In each location, we simulated a targeted search with a range of thresholds. The following figure shows the results for the top-five locations; to make them comparable, we scaled the axes to show the proportion of the videos watched, and chimpanzees found, rather than the number.

On each curve, the circle marker shows the result with a 90% threshold. In the best case, we find 96% of the videos showing chimpanzees after watching only 6% of all videos. In the worst case, we find only 73% of the chimps after watching 13% of the videos. Still, that's more than five times more efficient than searching at random. And in each case this strategy does a good job of finding the "knee" of the curve, where the discovery rate starts to drop off.


Suppose one day, while you are watching videos of chimpanzees, you get a message from a researcher at the The IUCN SSC Pangolin Specialist Group, which leads efforts to save pangolins from poaching and illegal trade. Toward that end, they would like to locate wild pangolins in Africa, and they suggest that your videos could help. In fact, during your search for chimpanzees, you have seen a few pangolins shuffle by. Here's an example:

Of 14,980 videos from the Pan African Programme in the holdout set, 42 show pangolins, according to human viewers. So the prevalence is only 0.3%, which means that if you search at random, you would expect to find one pangolin out of 357 videos. You don't want to watch that many videos, you don't want to send all of your videos to other researchers, and they don't want that many videos, either!

A targeted search can help. If you select videos with the highest probability of containing pangolins, the following figure shows how many you would find:

Initially the discovery rate is close to ideal, but then it drops off. How many you find depends on how many videos you are willing to share.

Study material:
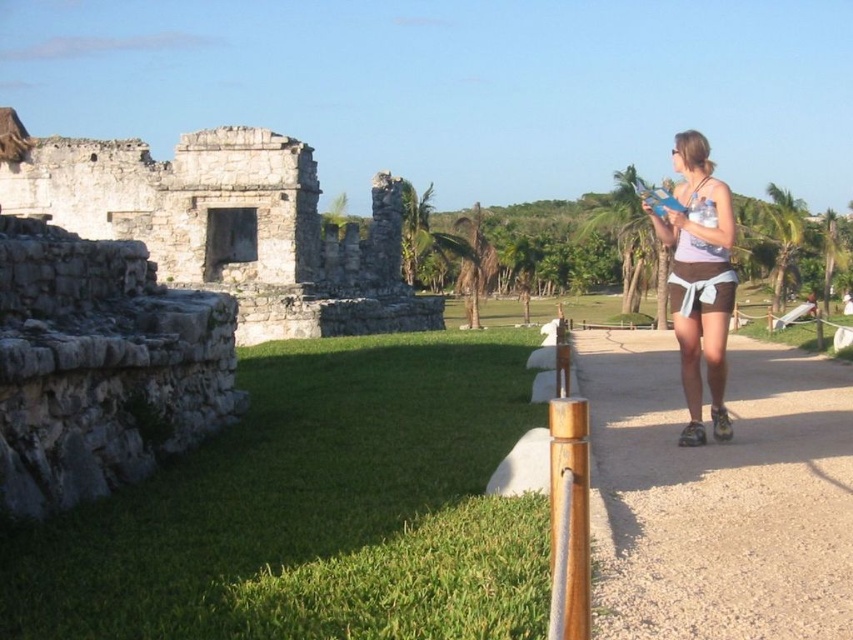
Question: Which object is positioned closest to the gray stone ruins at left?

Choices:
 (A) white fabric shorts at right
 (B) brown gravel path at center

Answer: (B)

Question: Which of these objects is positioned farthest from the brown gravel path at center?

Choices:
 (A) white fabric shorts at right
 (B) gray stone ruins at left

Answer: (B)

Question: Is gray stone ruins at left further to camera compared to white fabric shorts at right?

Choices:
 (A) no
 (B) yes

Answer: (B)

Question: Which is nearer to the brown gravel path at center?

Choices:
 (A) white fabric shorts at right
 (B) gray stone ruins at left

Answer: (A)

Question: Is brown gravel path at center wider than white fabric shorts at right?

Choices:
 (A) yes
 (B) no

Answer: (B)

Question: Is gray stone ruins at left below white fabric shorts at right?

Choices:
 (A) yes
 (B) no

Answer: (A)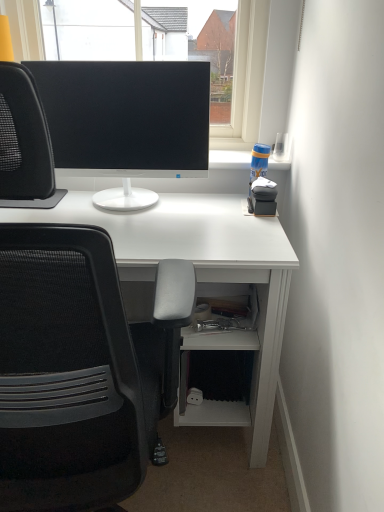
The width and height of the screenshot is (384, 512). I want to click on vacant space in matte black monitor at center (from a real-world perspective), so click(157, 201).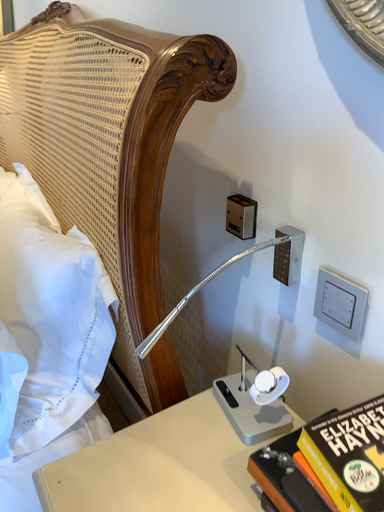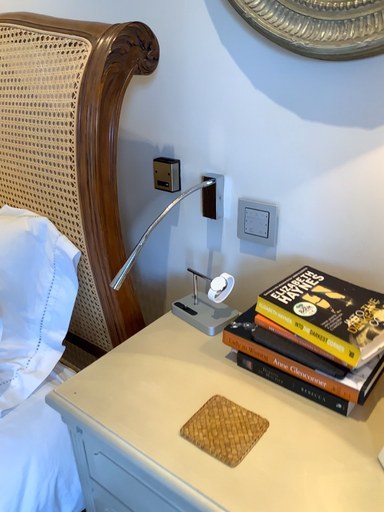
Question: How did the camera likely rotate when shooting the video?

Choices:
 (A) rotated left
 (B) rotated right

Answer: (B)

Your tasks:
(a) In the passage on searching wildlife videos, rewrite the paragraph beginning "On each curve, the circle marker" as a shorter bulleted list that keeps its main facts.
(b) Echo the passage on searching wildlife videos between "Of 14,980 videos" and "willing to share.", inclusive.
(c) List every percentage figure that appears in the passage on searching wildlife videos.

Outputs by task:
(a)
- The circle marker on each curve marks the result with a 90% threshold.
- Best case: 96% of the chimpanzee videos are found after watching only 6% of all videos.
- Worst case: 73% of the chimps are found after watching 13% of the videos. That is still more than five times as efficient as a random search.
- In every case, the strategy finds the "knee" of the curve, where the discovery rate starts to drop off.

(b)
Of 14,980 videos from the Pan African Programme in the holdout set, 42 show pangolins, according to human viewers. So the prevalence is only 0.3%, which means that if you search at random, you would expect to find one pangolin out of 357 videos. You don't want to watch that many videos, you don't want to send all of your videos to other researchers, and they don't want that many videos, either!

A targeted search can help. If you select videos with the highest probability of containing pangolins, the following figure shows how many you would find:

Initially the discovery rate is close to ideal, but then it drops off. How many you find depends on how many videos you are willing to share.

(c) 90%, 96%, 6%, 73%, 13%, 0.3%